■ Problem description
Report how many lines of the records below contain the string "ortigas", where case counts. Give only the number.

[Saved entries]
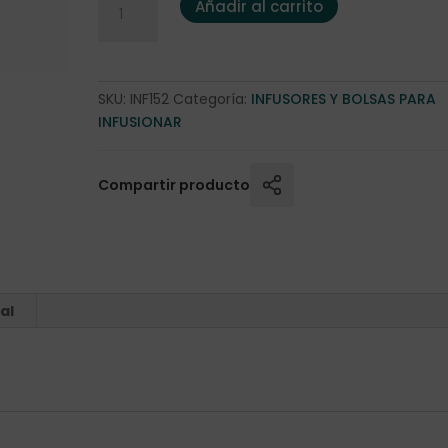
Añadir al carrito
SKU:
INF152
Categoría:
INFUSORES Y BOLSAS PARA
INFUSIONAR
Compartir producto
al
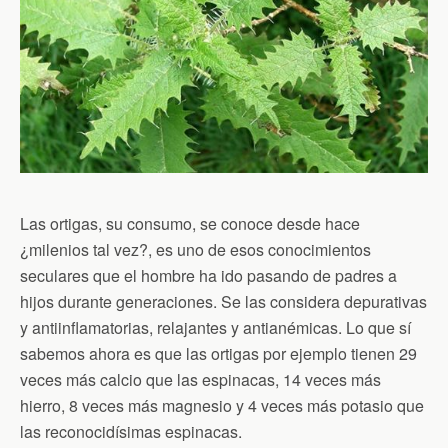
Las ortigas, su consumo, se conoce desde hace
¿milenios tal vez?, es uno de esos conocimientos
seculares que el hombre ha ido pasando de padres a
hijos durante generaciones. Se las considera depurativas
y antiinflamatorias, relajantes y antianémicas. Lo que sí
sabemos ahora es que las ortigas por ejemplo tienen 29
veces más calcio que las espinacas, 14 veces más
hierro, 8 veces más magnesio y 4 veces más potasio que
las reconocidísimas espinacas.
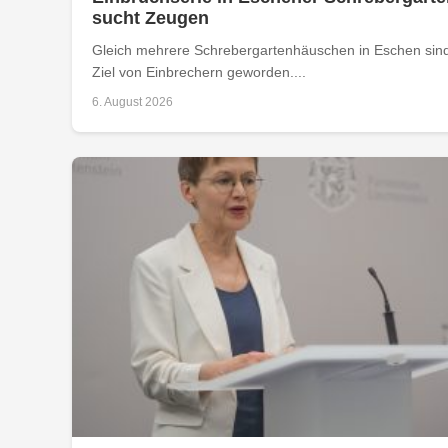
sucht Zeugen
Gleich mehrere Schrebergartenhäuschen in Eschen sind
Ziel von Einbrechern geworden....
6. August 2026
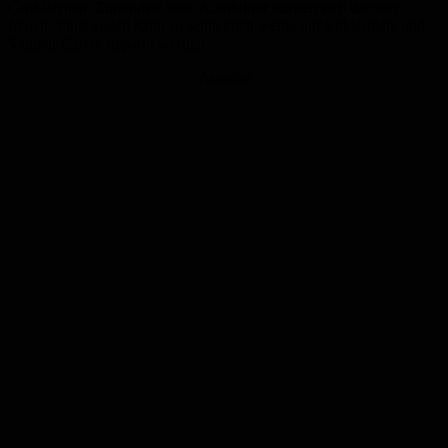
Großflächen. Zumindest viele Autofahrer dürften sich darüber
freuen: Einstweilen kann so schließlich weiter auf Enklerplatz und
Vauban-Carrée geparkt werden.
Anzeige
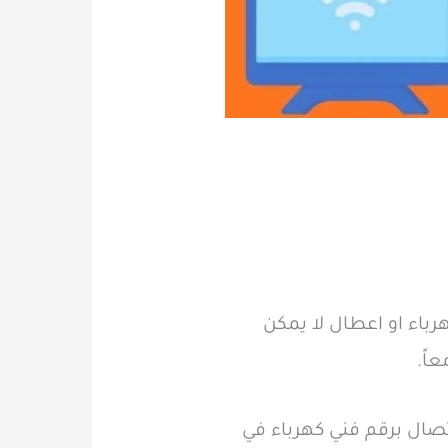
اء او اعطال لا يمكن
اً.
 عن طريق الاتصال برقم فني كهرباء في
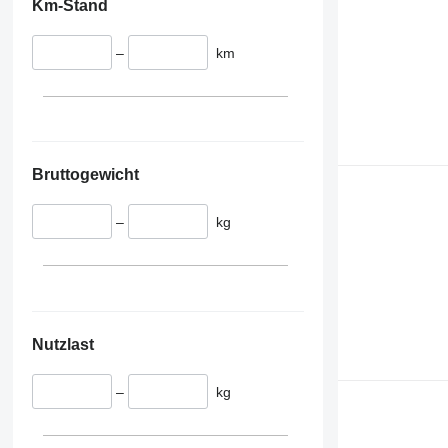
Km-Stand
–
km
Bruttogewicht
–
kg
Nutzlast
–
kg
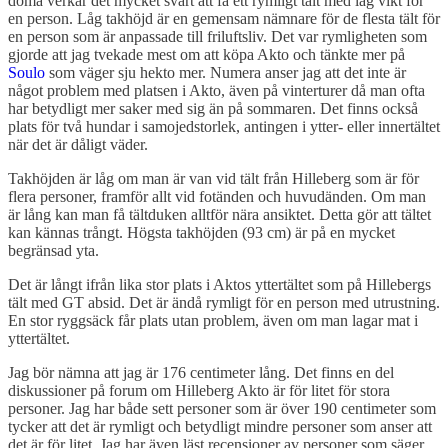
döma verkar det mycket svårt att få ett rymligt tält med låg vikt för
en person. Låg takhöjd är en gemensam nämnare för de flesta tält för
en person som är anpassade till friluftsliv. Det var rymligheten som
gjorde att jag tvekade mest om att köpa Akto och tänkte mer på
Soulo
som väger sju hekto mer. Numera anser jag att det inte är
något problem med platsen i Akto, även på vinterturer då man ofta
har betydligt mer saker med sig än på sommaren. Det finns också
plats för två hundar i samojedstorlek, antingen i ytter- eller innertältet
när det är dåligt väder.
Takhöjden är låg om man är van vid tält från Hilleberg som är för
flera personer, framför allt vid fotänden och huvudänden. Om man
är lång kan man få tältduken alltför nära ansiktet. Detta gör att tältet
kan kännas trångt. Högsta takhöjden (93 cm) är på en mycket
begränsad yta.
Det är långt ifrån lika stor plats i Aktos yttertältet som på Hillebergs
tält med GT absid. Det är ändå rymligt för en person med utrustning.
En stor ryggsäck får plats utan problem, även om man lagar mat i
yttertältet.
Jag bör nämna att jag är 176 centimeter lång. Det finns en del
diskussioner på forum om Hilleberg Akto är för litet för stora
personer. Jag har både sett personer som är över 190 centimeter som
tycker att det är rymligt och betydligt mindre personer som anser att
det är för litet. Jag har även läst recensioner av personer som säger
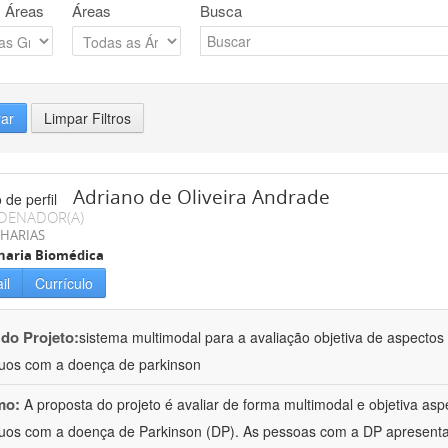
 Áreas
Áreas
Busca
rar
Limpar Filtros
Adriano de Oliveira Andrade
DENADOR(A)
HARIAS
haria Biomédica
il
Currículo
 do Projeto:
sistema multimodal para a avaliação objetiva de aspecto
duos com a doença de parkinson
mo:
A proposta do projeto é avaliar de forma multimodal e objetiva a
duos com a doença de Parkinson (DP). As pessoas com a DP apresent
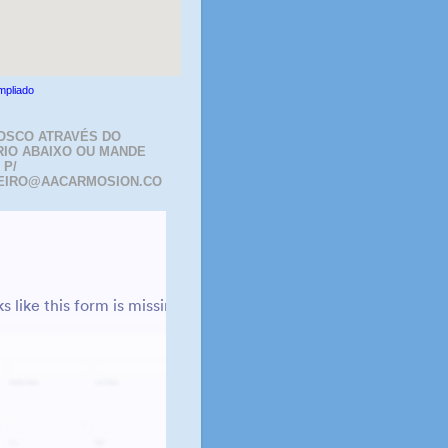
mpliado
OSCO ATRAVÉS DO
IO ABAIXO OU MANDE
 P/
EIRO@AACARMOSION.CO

■ Output for this exercise
2